__What you need to do__:
Would you please return the lines of the entries below starting at the line that has "creating formal Vulkan" and ending at the line that has "building the integrated", both included, exactly as they are?

*** Opening of Source material ***

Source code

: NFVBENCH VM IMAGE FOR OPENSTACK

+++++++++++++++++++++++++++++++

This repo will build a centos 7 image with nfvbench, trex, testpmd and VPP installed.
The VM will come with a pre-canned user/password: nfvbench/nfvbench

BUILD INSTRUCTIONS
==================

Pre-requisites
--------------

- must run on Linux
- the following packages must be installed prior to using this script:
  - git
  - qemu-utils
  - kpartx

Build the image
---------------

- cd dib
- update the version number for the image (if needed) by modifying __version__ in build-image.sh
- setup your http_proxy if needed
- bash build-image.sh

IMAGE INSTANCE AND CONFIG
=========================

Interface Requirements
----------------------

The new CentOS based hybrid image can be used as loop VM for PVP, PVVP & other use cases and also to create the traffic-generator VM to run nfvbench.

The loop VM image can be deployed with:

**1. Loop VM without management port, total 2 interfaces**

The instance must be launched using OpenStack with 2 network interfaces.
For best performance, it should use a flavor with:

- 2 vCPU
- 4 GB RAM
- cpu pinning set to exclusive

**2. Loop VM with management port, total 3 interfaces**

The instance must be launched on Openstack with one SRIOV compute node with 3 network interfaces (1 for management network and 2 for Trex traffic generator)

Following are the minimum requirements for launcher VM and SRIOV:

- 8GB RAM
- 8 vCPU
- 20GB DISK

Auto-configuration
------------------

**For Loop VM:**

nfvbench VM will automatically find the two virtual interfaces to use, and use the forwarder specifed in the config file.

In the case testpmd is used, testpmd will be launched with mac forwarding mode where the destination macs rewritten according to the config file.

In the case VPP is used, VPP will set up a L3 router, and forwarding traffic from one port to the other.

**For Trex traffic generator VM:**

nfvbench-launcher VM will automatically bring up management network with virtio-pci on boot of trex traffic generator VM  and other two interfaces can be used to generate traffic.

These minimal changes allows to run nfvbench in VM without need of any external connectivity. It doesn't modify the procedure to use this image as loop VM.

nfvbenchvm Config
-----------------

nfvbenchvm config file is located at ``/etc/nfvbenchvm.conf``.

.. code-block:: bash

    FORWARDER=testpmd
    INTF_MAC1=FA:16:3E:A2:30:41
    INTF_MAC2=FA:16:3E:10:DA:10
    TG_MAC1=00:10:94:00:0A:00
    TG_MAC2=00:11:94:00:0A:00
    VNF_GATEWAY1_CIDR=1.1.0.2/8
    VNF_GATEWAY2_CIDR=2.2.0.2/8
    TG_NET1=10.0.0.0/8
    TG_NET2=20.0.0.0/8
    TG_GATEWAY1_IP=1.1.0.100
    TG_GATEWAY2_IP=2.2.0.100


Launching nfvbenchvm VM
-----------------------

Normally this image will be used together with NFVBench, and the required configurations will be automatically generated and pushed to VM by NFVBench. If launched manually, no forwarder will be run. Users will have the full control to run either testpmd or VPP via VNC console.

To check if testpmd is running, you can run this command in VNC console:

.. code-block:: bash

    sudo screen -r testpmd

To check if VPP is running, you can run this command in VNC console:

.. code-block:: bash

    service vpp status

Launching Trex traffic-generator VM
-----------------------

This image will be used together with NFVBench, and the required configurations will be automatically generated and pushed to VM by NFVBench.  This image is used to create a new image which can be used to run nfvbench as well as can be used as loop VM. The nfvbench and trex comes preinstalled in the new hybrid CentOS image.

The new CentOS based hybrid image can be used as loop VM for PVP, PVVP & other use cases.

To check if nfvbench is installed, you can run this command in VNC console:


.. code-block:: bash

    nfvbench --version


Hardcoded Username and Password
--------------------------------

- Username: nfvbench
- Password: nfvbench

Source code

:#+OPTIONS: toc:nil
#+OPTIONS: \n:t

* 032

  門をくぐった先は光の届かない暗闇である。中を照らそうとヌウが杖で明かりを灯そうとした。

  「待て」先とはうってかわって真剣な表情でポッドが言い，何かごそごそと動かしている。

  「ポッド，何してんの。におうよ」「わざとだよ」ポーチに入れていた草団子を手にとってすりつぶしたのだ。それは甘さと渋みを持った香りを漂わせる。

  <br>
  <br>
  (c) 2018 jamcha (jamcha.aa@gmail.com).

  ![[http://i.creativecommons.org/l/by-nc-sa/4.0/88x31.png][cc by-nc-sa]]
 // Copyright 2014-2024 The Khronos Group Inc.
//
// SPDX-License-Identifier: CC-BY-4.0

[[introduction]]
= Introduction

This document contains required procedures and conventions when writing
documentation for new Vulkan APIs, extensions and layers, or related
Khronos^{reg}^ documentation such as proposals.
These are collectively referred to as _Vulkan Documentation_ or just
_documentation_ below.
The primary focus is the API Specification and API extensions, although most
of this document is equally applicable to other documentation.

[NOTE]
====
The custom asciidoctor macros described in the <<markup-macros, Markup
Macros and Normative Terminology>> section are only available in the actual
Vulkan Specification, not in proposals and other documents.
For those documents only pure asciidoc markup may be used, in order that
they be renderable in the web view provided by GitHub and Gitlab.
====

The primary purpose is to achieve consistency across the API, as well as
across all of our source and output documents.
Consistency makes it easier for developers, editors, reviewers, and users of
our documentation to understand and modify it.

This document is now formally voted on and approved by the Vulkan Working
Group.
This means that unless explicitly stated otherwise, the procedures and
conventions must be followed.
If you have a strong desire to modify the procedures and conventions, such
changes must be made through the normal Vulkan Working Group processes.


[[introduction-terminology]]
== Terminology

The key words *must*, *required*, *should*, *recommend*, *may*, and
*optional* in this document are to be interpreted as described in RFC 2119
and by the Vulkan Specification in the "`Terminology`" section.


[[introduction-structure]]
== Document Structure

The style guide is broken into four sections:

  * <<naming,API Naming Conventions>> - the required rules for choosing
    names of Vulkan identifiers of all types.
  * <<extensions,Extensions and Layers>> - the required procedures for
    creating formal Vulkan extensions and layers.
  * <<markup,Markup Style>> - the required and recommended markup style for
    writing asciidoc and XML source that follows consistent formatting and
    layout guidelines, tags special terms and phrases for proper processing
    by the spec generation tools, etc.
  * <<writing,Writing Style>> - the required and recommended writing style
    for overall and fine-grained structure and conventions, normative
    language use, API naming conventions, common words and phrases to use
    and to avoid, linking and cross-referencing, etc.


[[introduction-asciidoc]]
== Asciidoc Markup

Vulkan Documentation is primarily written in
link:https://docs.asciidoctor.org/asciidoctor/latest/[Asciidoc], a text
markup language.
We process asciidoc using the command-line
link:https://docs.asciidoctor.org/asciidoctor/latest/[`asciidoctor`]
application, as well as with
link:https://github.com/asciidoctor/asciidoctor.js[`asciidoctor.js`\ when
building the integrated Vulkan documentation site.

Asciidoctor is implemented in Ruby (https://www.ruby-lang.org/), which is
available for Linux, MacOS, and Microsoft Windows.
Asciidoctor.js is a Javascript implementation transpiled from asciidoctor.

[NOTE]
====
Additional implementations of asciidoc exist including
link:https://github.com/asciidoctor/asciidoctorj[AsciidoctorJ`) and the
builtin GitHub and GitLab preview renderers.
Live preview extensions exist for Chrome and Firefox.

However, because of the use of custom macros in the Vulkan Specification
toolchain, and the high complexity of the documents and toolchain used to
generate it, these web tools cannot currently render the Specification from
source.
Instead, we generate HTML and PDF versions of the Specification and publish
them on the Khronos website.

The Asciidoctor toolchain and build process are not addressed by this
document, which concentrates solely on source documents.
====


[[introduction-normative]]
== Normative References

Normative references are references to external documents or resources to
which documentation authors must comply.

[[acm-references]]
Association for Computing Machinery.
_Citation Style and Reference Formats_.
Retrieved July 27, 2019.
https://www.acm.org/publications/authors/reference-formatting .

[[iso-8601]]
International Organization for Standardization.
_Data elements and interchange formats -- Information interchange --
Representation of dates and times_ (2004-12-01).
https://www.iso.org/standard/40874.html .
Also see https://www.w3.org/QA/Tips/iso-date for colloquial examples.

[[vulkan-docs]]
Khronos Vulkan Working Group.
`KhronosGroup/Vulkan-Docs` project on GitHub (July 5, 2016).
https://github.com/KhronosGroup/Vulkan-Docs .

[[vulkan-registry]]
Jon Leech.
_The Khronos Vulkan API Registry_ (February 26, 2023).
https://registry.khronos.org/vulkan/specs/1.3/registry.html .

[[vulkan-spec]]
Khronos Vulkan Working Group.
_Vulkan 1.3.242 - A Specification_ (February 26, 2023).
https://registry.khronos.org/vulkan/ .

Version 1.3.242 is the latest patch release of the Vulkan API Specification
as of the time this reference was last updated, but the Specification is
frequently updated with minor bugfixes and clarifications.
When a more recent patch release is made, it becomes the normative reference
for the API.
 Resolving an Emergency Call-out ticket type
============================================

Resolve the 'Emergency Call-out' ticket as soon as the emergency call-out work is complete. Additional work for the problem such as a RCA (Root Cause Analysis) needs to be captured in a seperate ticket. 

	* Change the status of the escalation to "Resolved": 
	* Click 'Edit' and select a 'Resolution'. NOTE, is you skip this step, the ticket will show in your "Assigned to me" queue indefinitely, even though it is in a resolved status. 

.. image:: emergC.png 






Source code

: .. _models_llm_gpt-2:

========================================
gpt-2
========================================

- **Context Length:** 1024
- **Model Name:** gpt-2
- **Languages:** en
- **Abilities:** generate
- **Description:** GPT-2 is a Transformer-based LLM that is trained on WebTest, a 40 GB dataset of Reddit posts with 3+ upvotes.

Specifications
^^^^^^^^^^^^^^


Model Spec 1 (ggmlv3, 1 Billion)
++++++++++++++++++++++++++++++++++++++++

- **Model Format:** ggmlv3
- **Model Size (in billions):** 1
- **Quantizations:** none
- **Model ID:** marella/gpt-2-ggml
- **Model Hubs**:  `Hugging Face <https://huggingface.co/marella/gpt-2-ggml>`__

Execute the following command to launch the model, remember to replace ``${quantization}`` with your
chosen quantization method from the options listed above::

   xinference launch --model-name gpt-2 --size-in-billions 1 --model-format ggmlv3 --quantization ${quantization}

*** Close of Source material ***

__Solution below__:
    creating formal Vulkan extensions and layers.
  * <<markup,Markup Style>> - the required and recommended markup style for
    writing asciidoc and XML source that follows consistent formatting and
    layout guidelines, tags special terms and phrases for proper processing
    by the spec generation tools, etc.
  * <<writing,Writing Style>> - the required and recommended writing style
    for overall and fine-grained structure and conventions, normative
    language use, API naming conventions, common words and phrases to use
    and to avoid, linking and cross-referencing, etc.


[[introduction-asciidoc]]
== Asciidoc Markup

Vulkan Documentation is primarily written in
link:https://docs.asciidoctor.org/asciidoctor/latest/[Asciidoc], a text
markup language.
We process asciidoc using the command-line
link:https://docs.asciidoctor.org/asciidoctor/latest/[`asciidoctor`]
application, as well as with
link:https://github.com/asciidoctor/asciidoctor.js[`asciidoctor.js`\ when
building the integrated Vulkan documentation site.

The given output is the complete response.